§ **Problem description**
From the Mean Machines article, list every computer that Computer and Video Games was described as covering in the late 1980s.

§ **Given text**
# # # # # # #

Mean Machines
- Gary Harrod's cover artwork for issue 12
- Editor: Julian Rignall
- Categories: Video game journalism
- Frequency: Monthly
- First issue: October 1990
- Final issue Number: September 1992 24
- Company: EMAP
- Country: United Kingdom
- Website: www.meanmachinesmag.co.uk
- ISSN: 0960-4952

= Mean Machines =

UK video game magazine (1990–1992)

Mean Machines was a multi-format video game magazine published between 1990 and 1992 in the United Kingdom.

== History ==
In the late 1980s Computer and Video Games (CVG) was largely covering the outgoing generation of 8-bit computers like the Commodore 64, ZX Spectrum, Amstrad CPC and the 16-bit Atari ST and Amiga. Julian Rignall built and launched a consoles-oriented section of the magazine called Mean Machines. The inaugural section was featured in the October 1987 issue of the magazine and largely covered games on 8-bit games systems like the Nintendo Entertainment System and Master System. It included features on newly emerging Japan-only consoles such as the PC Engine.

Over the ensuing months, CVG increased its coverage of consoles and started a 'Mean Machines Megaclub'. At the same time, a new import gaming marketplace started to emerge fueled by demand for these new consoles. Small retailers in Britain began importing consoles and games directly from Japan, modified them for the UK market and sold them on.

# # # # # # #

§ **Recorded data**
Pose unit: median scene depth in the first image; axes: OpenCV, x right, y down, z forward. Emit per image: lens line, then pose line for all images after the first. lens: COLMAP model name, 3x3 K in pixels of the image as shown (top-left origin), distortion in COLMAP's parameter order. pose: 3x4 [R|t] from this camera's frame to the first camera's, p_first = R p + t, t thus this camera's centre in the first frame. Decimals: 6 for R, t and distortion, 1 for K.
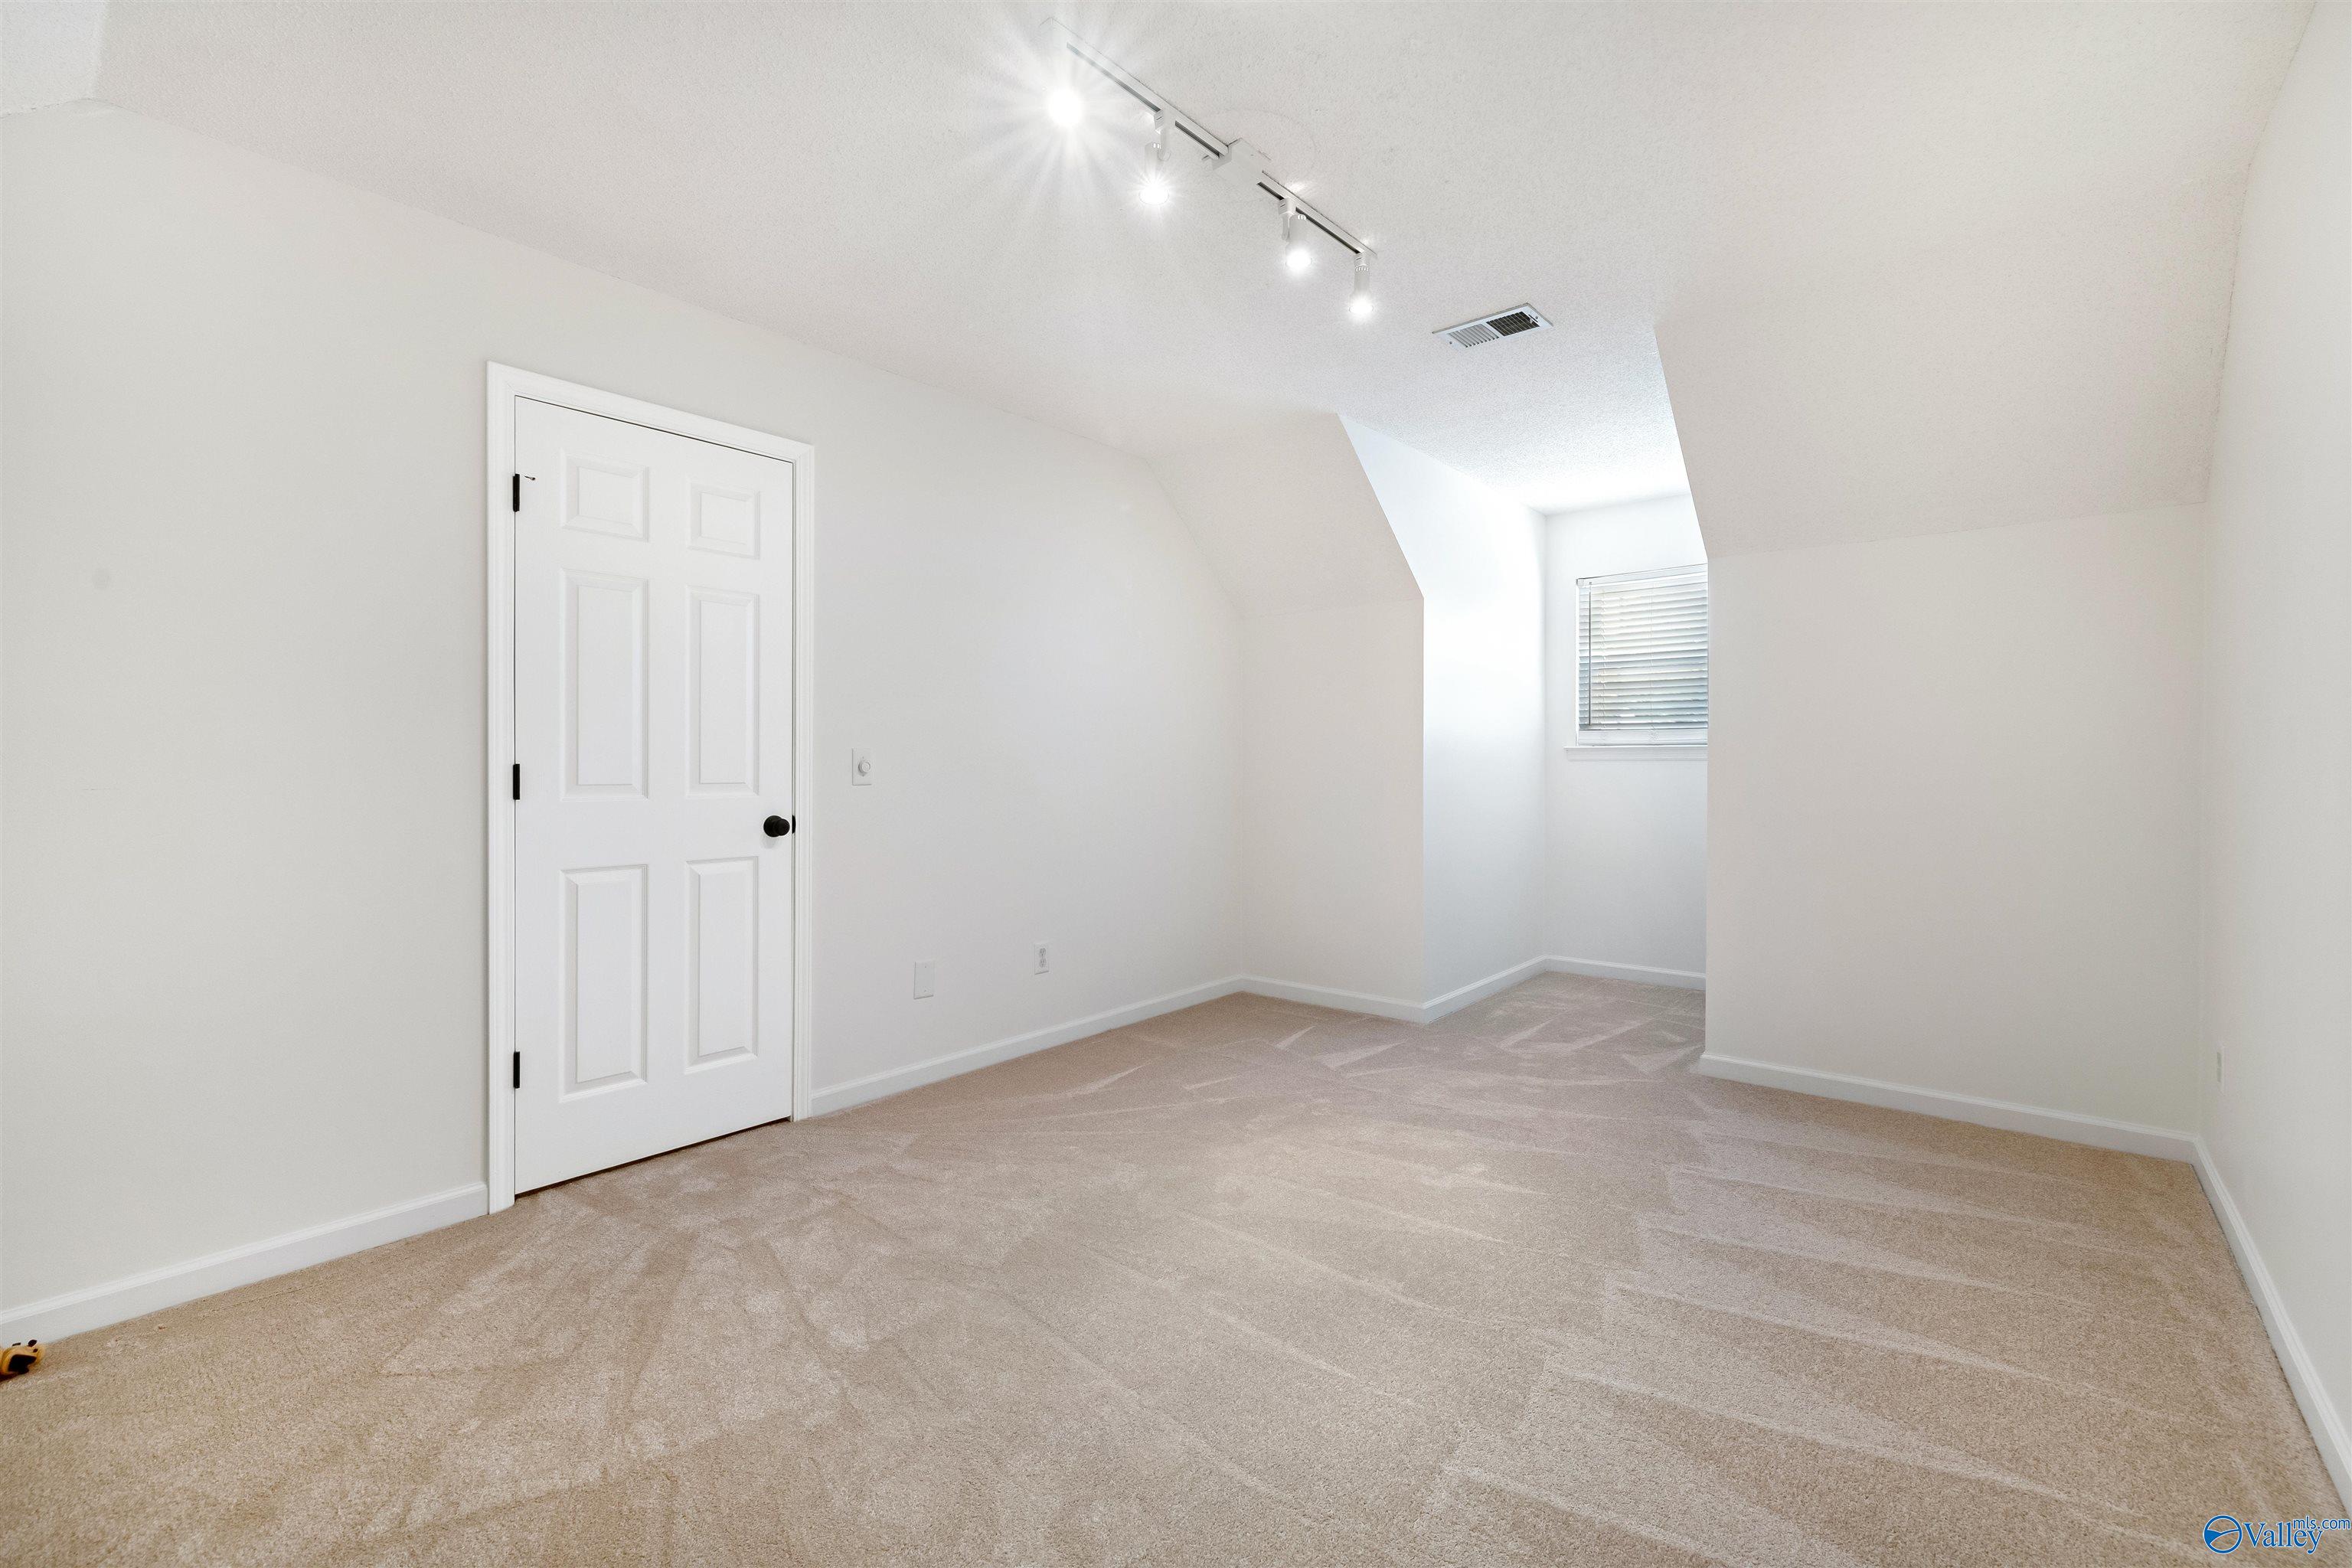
lens RADIAL K [[998.4, 0, 1182.0], [0, 998.4, 779.6], [0, 0, 1]] dist [0.000525, 0.000118]
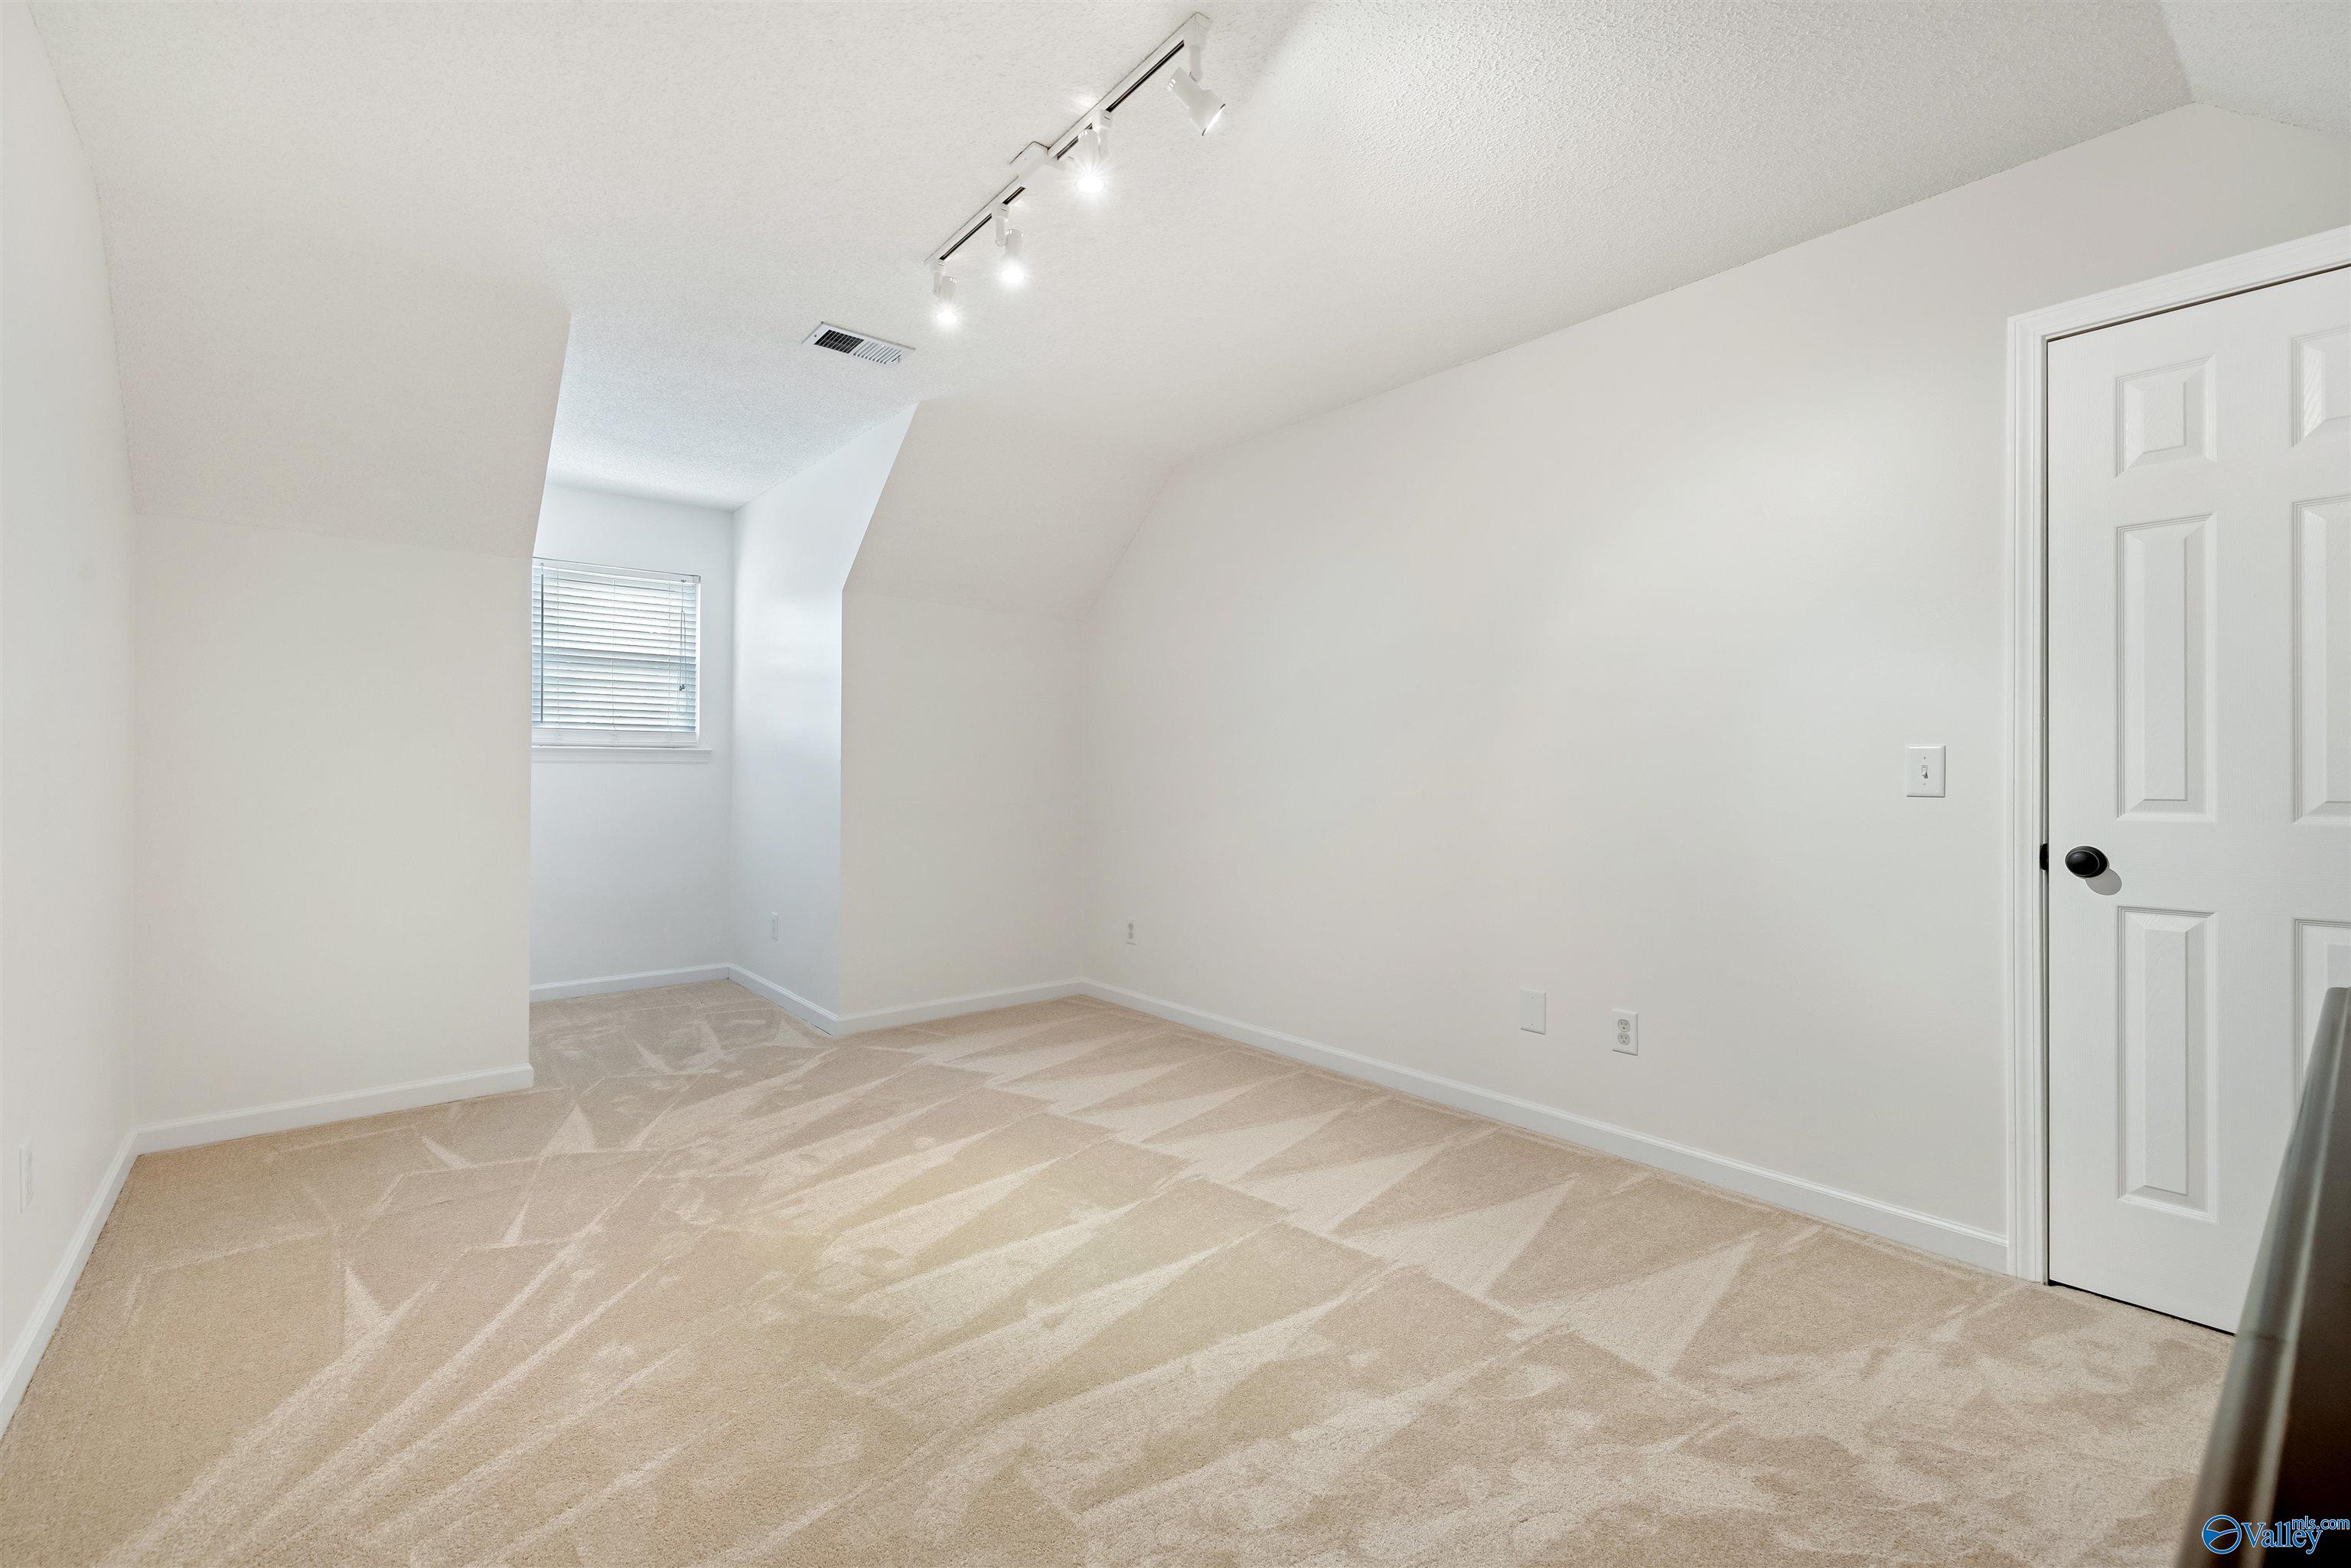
lens RADIAL K [[997.9, 0, 1181.5], [0, 997.9, 779.6], [0, 0, 1]] dist [0.000525, 0.000118]
pose [[0.162245, -0.006172, 0.986731, -0.591964], [0.008531, 0.999952, 0.004852, -0.001825], [-0.986714, 0.007631, 0.162290, 0.455150]]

# # # # # # #

§ **Answer space**
Commodore 64, ZX Spectrum, Amstrad CPC, Atari ST, Amiga